La cause définitive de la chute de l’IL-20 ne sera déterminée que lorsque l’épave aura été retrouvée. Encore faut-il que la Russie fasse l’effort de mettre en œuvre ses moyens techniques de récupération. L’aviation russe a connu dans le passé de nombreux accidents techniques. Lors du dernier, en février 2018, un Antonov russe s'est écrasé près de Moscou avec 71 personnes à bord, peu après son décollage de l'aéroport Domodedovo entraînant la mort de 65 passagers et de 6 membres d’équipage.

        Par ailleurs, un hélicoptère russe de type MI-24 s'est écrasé le 31 décembre 2017 à 15kms de la base militaire de Hama. Le ministère de la défense avait alors évoqué une «défaillance technique alors que l'hélicoptère tentait un atterrissage difficile». 


Hélicoptère MI-24

Cela pourrait justifier pourquoi ni Israël et ni la Syrie n’ont été blâmés. Poutine sait qu’au cours des sept années du conflit syrien, l’objectif de Tsahal a été de maintenir sa capacité de frapper les cibles iraniennes ou liées au Hezbollah en Syrie, tout en maintenant le chaos de la guerre civile et ses nombreux ennemis le plus loin possible de ses frontières. Le gouvernement israélien n’a jamais soutenu une quelconque partie dans le conflit. Il n’a jamais été question, a fortiori, de s’attaquer aux forces russes.

L’affaire de l’IL-20 va être certainement enfouie dans les archives historiques de l’aviation russe. L’important pour Tsahal est que la Russie n’ait pas remis en cause sa capacité d’intervention en Syrie parce que Poutine veut conserver sa position d’arbitre dans le conflit syrien. Il peut difficilement condamner un tir ami contre ses avions ou reconnaître la défaillance technique de son aviation vieillie. Alors qu’il avait réagi avec vigueur lorsqu’un bombardier Su-24 russe avait été abattu par l’armée de l’air turque en novembre 2015, sa réaction fait preuve d’un contraste frappant. Il a dû être convaincu par les explications israéliennes que «la défense antiaérienne syrienne a procédé à des tirs indiscriminés sans prendre garde à la présence d’avions russes dans le ciel».
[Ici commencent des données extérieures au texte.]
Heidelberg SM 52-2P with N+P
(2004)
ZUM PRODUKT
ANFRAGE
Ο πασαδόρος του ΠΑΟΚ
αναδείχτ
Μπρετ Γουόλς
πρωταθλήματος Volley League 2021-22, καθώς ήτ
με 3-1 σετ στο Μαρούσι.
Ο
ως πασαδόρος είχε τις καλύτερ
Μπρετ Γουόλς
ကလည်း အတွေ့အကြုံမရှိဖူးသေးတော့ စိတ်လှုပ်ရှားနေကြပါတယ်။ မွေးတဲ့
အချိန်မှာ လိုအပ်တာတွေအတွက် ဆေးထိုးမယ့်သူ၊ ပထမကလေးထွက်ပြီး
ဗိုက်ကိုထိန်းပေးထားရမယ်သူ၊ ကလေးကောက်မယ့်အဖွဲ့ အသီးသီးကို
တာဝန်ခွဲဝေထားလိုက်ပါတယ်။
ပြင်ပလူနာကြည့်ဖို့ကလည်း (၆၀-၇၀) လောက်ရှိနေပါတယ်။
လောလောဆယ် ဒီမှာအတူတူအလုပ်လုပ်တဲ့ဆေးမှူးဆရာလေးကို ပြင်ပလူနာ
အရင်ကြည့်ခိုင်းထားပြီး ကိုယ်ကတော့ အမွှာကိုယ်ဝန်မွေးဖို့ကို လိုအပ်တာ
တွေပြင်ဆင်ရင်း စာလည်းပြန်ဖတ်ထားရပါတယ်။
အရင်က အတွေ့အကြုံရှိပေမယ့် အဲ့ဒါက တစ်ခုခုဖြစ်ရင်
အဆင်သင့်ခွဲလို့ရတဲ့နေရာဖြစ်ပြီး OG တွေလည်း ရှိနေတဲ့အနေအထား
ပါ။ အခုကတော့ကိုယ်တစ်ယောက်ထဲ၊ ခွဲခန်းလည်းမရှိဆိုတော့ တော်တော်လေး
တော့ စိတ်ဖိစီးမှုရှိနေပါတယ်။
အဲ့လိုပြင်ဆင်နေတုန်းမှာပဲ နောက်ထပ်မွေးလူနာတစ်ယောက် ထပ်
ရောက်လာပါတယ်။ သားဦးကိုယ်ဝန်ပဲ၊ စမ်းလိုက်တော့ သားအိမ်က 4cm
Le ton modéré de Vladimir Poutine donne à penser que Benjamin Netanyahou a su le convaincre de conserver le statu quo qui permet à Israël d’agir librement contre l’Iran et le Hezbollah en Syrie. Par ailleurs, admettre l’accident technique au lendemain du grand spectacle des imposantes manœuvres russo-chinoises Vostok 2018 qui viennent de s’achever sur le polygone militaire de Tsougol, dans la région sibérienne de Baïkal, fait désordre. L’incident est donc clos.


5 commentaires:

Philippe BLIAH a dit…

On ne peut demander a Poutine de faire la guerre... a la Syrie. Il sait a qui il a a faire avec les Syriens et cela s'appelle pour lui de la Realpolitik.

Gilbert BRAMI a dit…

Poutine a certainement déduit que l'envoi du missile syrien sur l'IL-20 Russe a été fait délibérément. Que c'était une manoeuvre de Damas ou de l'Iran pour créer un incident avec l'Etat nation Juif-Israël !

Robert MAUSS a dit…

c'est un peu normal quand même: des armes russes, des servants parait-il syriens (et peut être russes) ... des alliés des russes édifiant des usines d'armes sous technologies russes ... On va dire qu'un minimum de réserve s'impose

Anonyme a dit…

"l’État-major israélien à donner, contrairement à ses habitudes, sa propre version technique"

Ce n'est pas le fond qui est important (c'est la faute aux Syriens, les armes russes ou le mauvais état de l'avion...), c'est la forme : les Israéliens se sont sentis obligés d'anticiper les demandes et se justifier.
Le rapport de force est favorable à Poutine ; les Israéliens ne feront pas mine de l'ignorer.
Si ce n'était pas le cas, s'ils étaient étranger à ce drame, jamais ils n'auraient daigné commenter.